ミュージシャン世良公則(70)は12日、東京都内で行われた自民党大会に、サプライズゲストとして登場し、生ギター1本で自身の大ヒット曲「燃えろいい女」を披露した。

サビの「燃えろいい女」を「燃えろサナエ~」と歌い変え、真正面に座った高市早苗首相(党総裁)が席を立ち上がって手を広げ、手拍手を送るひと幕もあった。

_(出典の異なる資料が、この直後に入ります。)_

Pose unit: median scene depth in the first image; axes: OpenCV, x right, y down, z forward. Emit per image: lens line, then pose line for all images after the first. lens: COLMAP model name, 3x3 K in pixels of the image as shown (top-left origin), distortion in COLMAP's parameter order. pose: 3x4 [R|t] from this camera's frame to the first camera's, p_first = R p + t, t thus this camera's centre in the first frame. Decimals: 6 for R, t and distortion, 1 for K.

世良は、自民党と同じ1955年(昭30)生まれという縁もあり、この日のゲストに招かれた。先人の築いた社会を歩んできたこと自身が「好きな道を歩むことができた。感謝しています」とした上で、最近の社会について「失われた30年という声も聴く。(衆院選で)多くの人の負託を受けた御党だからこそ、これからの30年、全世代、全戸公民が顔を上げて胸を張って明日を夢見て、歩き続ける社会をお作りになれる。それは御党、多くの国民の負託を受けた御党だからこそできることだ。そういう気持ちで陳情に来ました」と述べた。「これからの若者や小さな子どもたち、現役で苦しんでいるみなさんが、我々が歩んできたように、この国を信じて世界に誇って、歩くことができるそんな日本をつくりあげていただきたい」とも訴えた。

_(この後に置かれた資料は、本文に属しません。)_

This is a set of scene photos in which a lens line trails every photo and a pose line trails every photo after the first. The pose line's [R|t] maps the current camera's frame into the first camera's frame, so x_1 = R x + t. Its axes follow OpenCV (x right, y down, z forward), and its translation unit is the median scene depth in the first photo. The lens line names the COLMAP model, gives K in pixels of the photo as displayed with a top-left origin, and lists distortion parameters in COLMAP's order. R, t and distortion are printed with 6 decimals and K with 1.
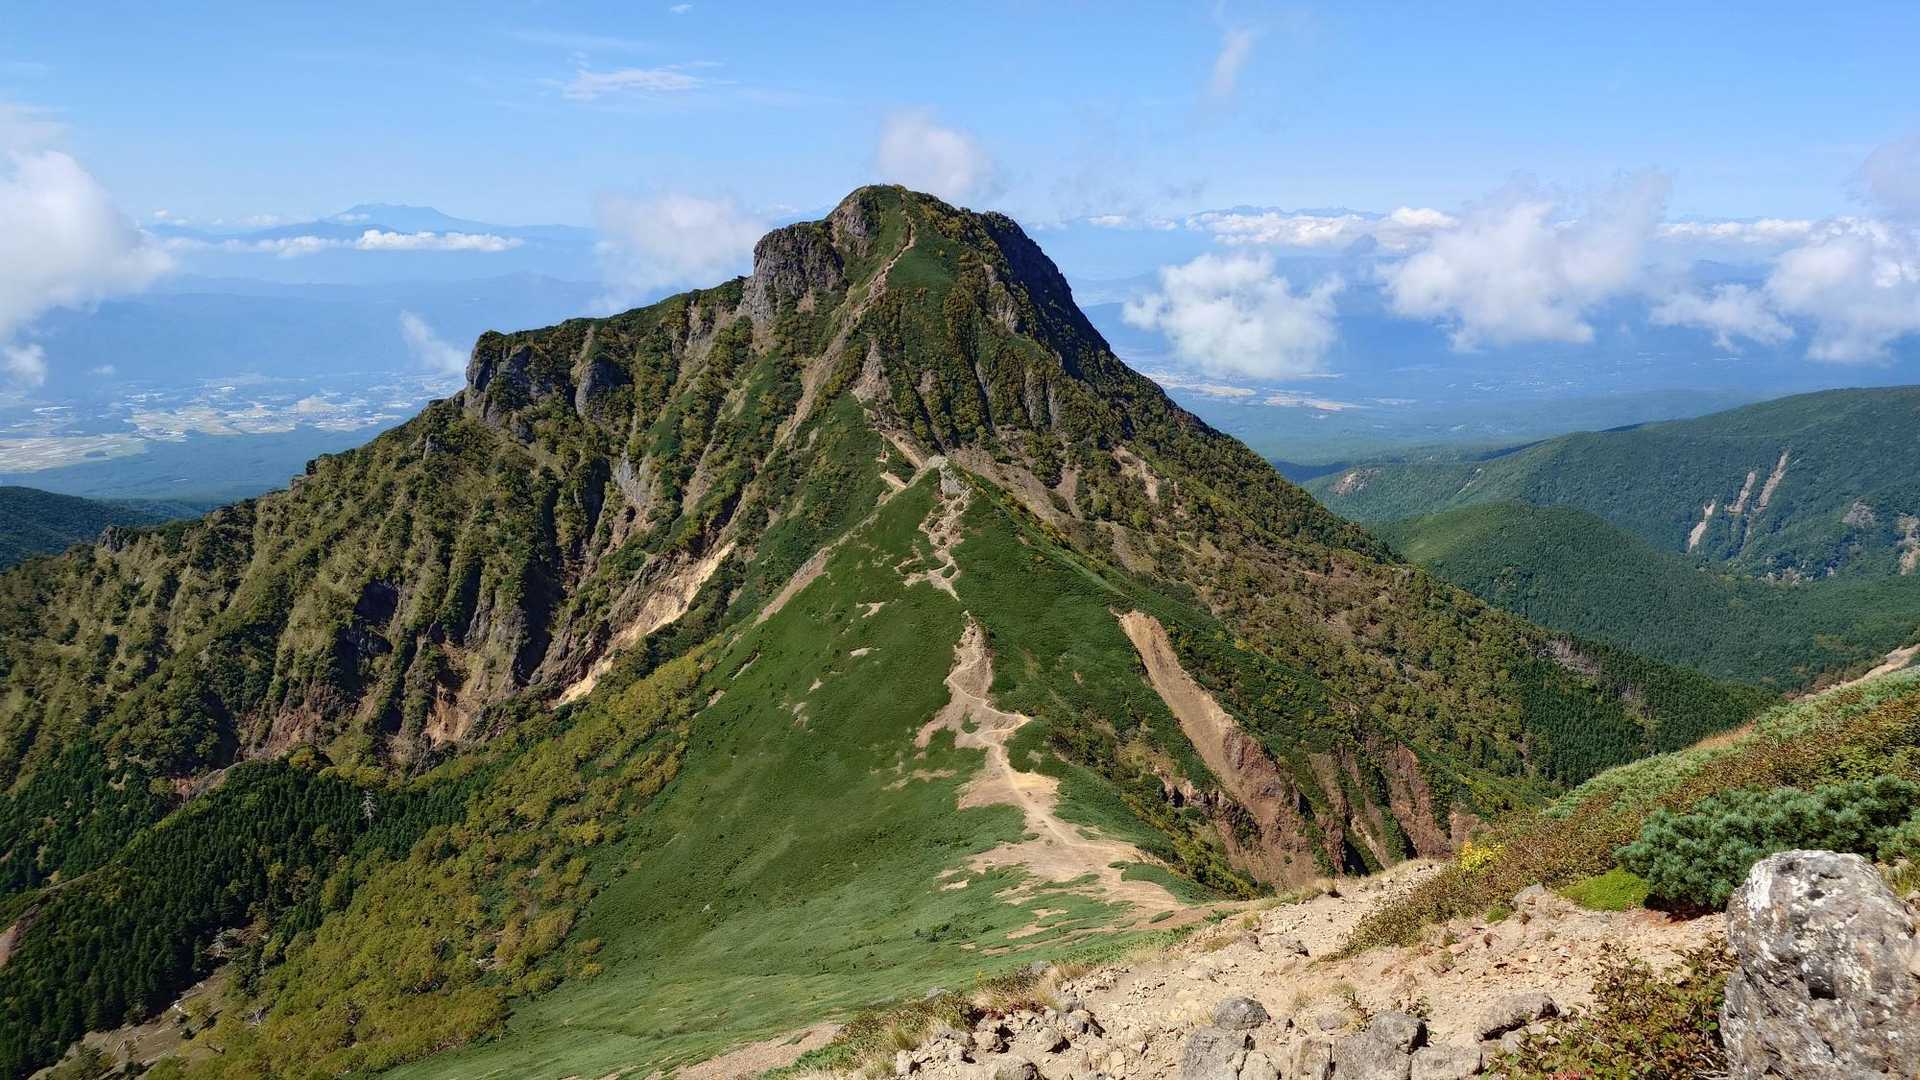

その後、「私はミュージシャンなので、しゃべるよりも歌うことの方が得意なんです」として、ダーク系スーツの背広を脱ぎ、シャツの腕をまくり上げ、まず2021年度に放送されたNHK連続テレビ小説『カムカムエヴリバディ』にジャズバーのマスター役で出演した際にも披露した「オン・ザ・サニー・サイド・オブ・ザ・ストリート」を、弾き語りで熱唱。歌い終えると、ギターを激しくかき鳴らし始め、「燃えろいい女」のイントロに突入した。サビの「燃えろいい女 燃えろナツコ~」のフレーズを、「燃えろサナエ~」に変えて、シャウトを繰り返し、会場に「サナエ」のレスポンスを求めたり、「まぶし過ぎるお前との出会い」のフレーズでは、高市首相の方を指す場面もあった。

世良の方を向いて座っていた高市首相の様子は、会場内のカメラがとらえた。高市首相は手を広げて拍手を送ったり、ガッツポーズをするような様子が、モニターに映された。

自民党大会では、歌手やスポーツ選手などのサプライズゲストが呼ばれることが多い。歌手では過去に谷村新司さんや松崎しげる、中西圭三らが登場した。

世良は昨年の参院選大阪選挙区に無所属で立候補し、落選した。